» EXTRACTED TEXT
-=-=-

You are new to Predix Studio and attempting to build your first Studio app. You might have tested some queries using the Indexer, and maybe even set up some charts using sample data. But how do you start working with your own data? How do you link your data sources to Predix Studio?
The Data Management Workbench (DMW) is Predix Studio's fully integrated, intelligent data schema discovery and modeling feature. By using an AI engine to quickly learn about your data, the DMW makes it easy to create models and set up the data ingestion pipeline.
This guide uses traffic data from the Chicago Data Portal to illustrate how to use the DMW. You will use the DMW to perform the following tasks.
Create a project.
Use the AI engine to learn about your data.
Create and publish a visualization model.
And finally, create adapters to ingest data.
Dependencies:
Access to Predix Studio
The Project page is used to create and manage Data Management projects. This section shows how to create a project, update the project's options and description, review the log records created for the current project session, and optionally delete the project entirely.
In this phase, you will create a new project to manage the Chicago data.
From the Data Integration menu, choose Data Management Workbench.
Click New Project, then enter com.chicago
in the Project Name field.
Click Insert, and verify that you see the following page.
Here's the Project page breakdown:
The menu on the left shows the current phase you are on and the next available phase (Project in this example).
Options: This XML code specifies how the AI engine learns from your data sources. This will be relevant in the Explore phase of the project. Check out Project Options for more details on configuration.
Description: A brief description of your project.
Project Log: Records of actions completed.
For more details about this phase including configuring options, check out the Project Section documentation on Predix.io.
To learn more about a data set and generate a model, the source data files must be added to the project. This section shows you how to list the available sources and then add them to your project.
Here you will add the Chicago data to the DMW, and then move them into your project.
Step 1: In the left navigation menu, choose Source.
Source page breakdown:
The phase timeline on the top left shows the status of your project. (The orange label indicates the current phase (Source) is in progress.)
Data Sources: Sources that are added to your project
Available Data Sources: Sources in the workbench that can be added to your project.
Step 2: Download the sample CSVs and drag/drop them into the Available Data Sources grid.
You should see them upload and appear in the grid.
Step 3: Click the green arrows next to each Chicago data CSV to move them into your project.
You might notice the Source label in the status timeline changed colors from orange to green. That means you have successfully added your sources to the project.
To learn more about configuring sources such as HTTP sources, check out the guide on Adding Data Sources to a Project.
This section shows you how to trigger the engine to "learn" about your data - from the data itself. It learns about connections and entities, verifies the keys, then trains its classifier. The engine then generates what it has learned in the form of a canonical model.

-=-=-

» PROVIDED INFORMATION
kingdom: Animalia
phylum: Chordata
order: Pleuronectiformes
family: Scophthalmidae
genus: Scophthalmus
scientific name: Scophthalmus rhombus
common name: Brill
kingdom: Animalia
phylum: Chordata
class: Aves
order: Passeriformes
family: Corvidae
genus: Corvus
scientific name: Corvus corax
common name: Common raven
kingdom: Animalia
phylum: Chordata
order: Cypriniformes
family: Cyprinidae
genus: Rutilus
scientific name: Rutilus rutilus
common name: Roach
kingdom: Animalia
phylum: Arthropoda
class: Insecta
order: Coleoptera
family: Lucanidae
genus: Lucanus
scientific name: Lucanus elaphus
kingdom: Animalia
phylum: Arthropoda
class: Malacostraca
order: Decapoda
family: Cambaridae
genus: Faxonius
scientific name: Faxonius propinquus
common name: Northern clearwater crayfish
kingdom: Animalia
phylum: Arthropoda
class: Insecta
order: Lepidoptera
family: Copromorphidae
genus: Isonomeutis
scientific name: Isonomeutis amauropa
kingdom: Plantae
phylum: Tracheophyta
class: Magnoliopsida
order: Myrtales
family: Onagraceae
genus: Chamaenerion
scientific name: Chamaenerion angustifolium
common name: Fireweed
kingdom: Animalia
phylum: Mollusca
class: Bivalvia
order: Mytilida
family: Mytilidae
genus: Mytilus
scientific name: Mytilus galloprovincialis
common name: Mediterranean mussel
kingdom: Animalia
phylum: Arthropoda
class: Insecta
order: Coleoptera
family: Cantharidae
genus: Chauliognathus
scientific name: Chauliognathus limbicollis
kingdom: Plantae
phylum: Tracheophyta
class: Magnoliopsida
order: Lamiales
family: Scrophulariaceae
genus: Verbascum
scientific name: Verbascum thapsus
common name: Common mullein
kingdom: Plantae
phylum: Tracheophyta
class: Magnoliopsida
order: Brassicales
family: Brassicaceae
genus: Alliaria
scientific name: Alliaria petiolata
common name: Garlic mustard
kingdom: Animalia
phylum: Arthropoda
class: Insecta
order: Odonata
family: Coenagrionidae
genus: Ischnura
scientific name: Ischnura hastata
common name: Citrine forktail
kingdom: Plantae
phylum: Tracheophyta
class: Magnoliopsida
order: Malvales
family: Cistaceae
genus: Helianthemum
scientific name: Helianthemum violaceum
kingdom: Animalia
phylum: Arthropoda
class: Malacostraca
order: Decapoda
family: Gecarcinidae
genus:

-=-=-

Extend the Data Management Workbench guide past its final sentence, keeping the same instructional style.

» EXERCISE OUTPUT
In this phase, the DMW explores the structure of the Chicago data you added. The AI engine will create a model for you to start working with.
In the left navigation menu, choose Explore.
Explore page breakdown:
Entities: These are the entities that your data sets represent.
Learned Unique Keys: Learned unique keys from your data sets.
Data Source Fields: The fields of your data sources with column index.
Learned Connections: Deductions of what the most likely connections between entities are.
Learned Features: Types of data each source field represents.
Click Learn Entities.
The Learn Entities label turns yellow, indicating the AI engine is processing. This may take a few moments.
After the AI engine finishes processing, the label turns green. The engine learned some unique keys from the traffic data. The Learned Unique Keys and Data Source Fields data grids should be populated.
Click Verify Keys and wait for the engine to test the new keys.
The engine tests how likely the learned keys are unique within each entity. The % Confidence column in the Learned Unique Keys should be populated.
Note: Notice that for the entity ChicagoCongestion, the regionId uniquely identifies the entity with 100% confidence, but other fields (and a combination of fields) may also identify this entity.
Click Learn Connections to discover how the entities connect with each other.
The engine deduces most likely connections (relationships) between entities. The Learned Connections and Learned Features data grids should be populated.
Take note of the field relationship in the first row (id > regionId). We will discuss if this connection is valid in the Visualize phase. - Click Train Classifier and wait for the engine to store recent learnings.
The classifier is used in the Ingest phase to map data source fields with the fields of the model you are creating.
If you want to stop a step-in progress such as Learn Entities, you can click Stop Learning.
To delete your learning data and restart the learning process, you can click Clear Learning. (This displays a confirmation prompt.)
To learn more, check out the documentation on the Explore Section.
This section shows you how to view, explore, validate, and manipulate the generated canonical model and then save it for future use.
In this phase, you see a visual model of what the AI engine learned in the Explore phase, and you will verify the relationships between the entities.
In the left navigation menu, choose Visualize.
Visualize page breakdown:
The main view displays the visual of your model. Each point represents an entity, and between them, connections, if they exist.
Save: Saves your changes to the model.
Undo: Undoes changes made to the model.
You can click and drag the entities in the model to rearrange the view
Step1: Click the discovered connection between ChicagoCongestion and ChicagoTraffic.
Step 2: Then click the single connection to expand the discovered connection details.
Looks like the engine found the regionId
values of ChicagoCongestion contained in the id
values of ChicagoTraffic.
Is this a useful connection, or an unfortunate coincidence? A local table row id contained a set of values [1, 2, 3, ...] that another entity contained in a data field [1, 2, 3, ...]. In this case, it is undesired.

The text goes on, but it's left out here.